UNHUMAN
US, 2022, 90 minutes, Colour.
Brianne Tju, Benjamin Wadsworth, Uriah Shelton, Ali Gallo, Peter Giles, Drew Scheid, Josh Mikell, Lo Graham, CJ LeBlanc, Blake C.Burt, Tony Donno.
Directed by Marcus Dunstan.
Unhuman begins like a typical high school comedy with some edge. A group of teenagers gather for an outing, the opening of the film establishing some of these characters, especially two friends, Ever and Tamra. The teacher checks on everyone, the bus driver is ready, quite a number of other students arrive, especially the local Jock, Danny, and his girlfriend, two students who have been bullied, and a rather large boy.
All seems ordinary enough, banter and slinging off during the trip – and suddenly, blood on the windscreen, panic, attempts to escape the bus, and strange zombielike creatures advancing, taking over the bus driver and transforming him.
Young horror fans, especially those identifying with the characters, will enjoy this variation on zombie themes.
There is a lot of hectic action, pursued by the zombies, gathering together in a hut for protection, working out tactics, the transform driver attacking them, also a transformed fellow student.
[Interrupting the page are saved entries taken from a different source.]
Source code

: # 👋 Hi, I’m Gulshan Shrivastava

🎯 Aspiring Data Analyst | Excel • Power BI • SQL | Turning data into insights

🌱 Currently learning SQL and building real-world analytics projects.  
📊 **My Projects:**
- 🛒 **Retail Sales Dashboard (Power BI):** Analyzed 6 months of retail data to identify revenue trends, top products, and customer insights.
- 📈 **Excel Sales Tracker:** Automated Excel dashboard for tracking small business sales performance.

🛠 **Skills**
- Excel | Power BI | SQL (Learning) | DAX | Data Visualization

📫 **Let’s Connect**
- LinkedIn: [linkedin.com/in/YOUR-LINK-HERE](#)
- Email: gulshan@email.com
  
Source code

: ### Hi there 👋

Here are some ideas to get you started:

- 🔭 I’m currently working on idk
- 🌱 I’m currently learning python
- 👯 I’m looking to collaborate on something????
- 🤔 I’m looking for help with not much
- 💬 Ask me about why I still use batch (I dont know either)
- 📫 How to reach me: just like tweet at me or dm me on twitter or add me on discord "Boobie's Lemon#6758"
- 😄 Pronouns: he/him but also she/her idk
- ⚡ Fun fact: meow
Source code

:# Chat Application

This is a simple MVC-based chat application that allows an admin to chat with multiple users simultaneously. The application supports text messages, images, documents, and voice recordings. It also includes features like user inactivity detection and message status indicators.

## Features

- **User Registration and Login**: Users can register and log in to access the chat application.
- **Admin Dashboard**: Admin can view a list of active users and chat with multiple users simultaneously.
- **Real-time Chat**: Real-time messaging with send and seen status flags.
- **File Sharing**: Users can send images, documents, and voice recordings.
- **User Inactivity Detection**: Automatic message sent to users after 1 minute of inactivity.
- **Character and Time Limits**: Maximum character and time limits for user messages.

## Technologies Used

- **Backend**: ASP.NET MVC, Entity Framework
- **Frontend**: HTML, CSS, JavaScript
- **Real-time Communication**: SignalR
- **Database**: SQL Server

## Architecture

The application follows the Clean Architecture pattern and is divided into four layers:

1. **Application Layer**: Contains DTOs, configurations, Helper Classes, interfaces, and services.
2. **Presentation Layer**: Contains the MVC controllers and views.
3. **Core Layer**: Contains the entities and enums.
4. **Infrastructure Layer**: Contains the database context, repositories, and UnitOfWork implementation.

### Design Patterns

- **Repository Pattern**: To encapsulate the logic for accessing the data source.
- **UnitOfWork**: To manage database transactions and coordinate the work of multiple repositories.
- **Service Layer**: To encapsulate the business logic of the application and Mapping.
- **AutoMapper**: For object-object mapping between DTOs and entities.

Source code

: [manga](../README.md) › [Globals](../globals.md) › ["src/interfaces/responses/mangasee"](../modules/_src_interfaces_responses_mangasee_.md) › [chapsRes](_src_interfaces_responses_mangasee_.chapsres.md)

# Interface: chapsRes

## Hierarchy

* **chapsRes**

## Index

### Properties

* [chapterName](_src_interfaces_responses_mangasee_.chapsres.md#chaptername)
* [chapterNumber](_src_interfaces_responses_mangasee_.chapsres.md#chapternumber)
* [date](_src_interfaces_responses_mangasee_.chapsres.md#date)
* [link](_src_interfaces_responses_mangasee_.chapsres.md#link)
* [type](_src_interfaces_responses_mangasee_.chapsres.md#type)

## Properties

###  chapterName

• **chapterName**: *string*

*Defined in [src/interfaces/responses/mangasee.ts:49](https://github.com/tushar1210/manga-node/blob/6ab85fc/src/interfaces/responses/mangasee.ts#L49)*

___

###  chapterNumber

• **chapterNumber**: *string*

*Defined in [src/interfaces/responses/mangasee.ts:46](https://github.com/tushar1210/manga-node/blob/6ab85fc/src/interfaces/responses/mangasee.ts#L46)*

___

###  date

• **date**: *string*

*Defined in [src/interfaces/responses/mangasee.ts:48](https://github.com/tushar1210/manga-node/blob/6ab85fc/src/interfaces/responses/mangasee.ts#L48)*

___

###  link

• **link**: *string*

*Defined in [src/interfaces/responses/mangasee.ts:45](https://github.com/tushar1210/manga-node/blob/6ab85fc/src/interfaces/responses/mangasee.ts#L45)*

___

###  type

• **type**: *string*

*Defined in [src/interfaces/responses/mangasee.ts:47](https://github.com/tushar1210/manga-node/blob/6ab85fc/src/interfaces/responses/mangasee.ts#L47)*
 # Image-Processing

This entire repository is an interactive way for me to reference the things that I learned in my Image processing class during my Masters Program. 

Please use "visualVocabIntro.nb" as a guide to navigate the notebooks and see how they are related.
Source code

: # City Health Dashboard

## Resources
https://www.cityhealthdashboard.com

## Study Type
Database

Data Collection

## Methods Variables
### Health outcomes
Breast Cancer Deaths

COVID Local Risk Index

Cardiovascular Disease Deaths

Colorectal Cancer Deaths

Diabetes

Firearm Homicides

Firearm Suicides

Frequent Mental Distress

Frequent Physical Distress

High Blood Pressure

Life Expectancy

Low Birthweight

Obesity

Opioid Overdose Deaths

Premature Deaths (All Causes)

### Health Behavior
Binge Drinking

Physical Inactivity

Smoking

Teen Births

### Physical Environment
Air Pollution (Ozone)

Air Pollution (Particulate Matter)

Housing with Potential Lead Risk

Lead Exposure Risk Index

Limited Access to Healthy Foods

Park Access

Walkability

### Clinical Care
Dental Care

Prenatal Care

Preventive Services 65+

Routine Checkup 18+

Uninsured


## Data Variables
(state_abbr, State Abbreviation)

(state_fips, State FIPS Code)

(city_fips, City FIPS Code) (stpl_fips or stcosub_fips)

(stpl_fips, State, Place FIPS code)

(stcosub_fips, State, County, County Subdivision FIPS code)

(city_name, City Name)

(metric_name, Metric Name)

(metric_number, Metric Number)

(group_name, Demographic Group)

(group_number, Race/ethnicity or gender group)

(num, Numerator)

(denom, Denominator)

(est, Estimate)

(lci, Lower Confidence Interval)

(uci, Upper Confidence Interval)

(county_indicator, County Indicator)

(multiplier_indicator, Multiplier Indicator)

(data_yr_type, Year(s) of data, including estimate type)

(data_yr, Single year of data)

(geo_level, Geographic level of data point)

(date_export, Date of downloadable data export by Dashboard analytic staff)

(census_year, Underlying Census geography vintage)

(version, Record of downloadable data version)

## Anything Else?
Alliances are made, many clashes, the large boy intervening and helping them…
Ultimately, there are explanations, especially in the flashback where the bullied boys concoct a whole plan for this scenario, another one with the drug injected into the students to make them bewildered and fearful. The Jock becomes the target of the zombies. The two girls who had begun to fall out with each other are reunited.
The school authorities take over and the boys who concocted the plot are put in prison – later to be approached by the school authorities to create a further scenario!
Parents and teachers may find this story more exasperating but high school students may well identify with the characters and enjoy it, the horrors, the zombies, the peril, the explanations.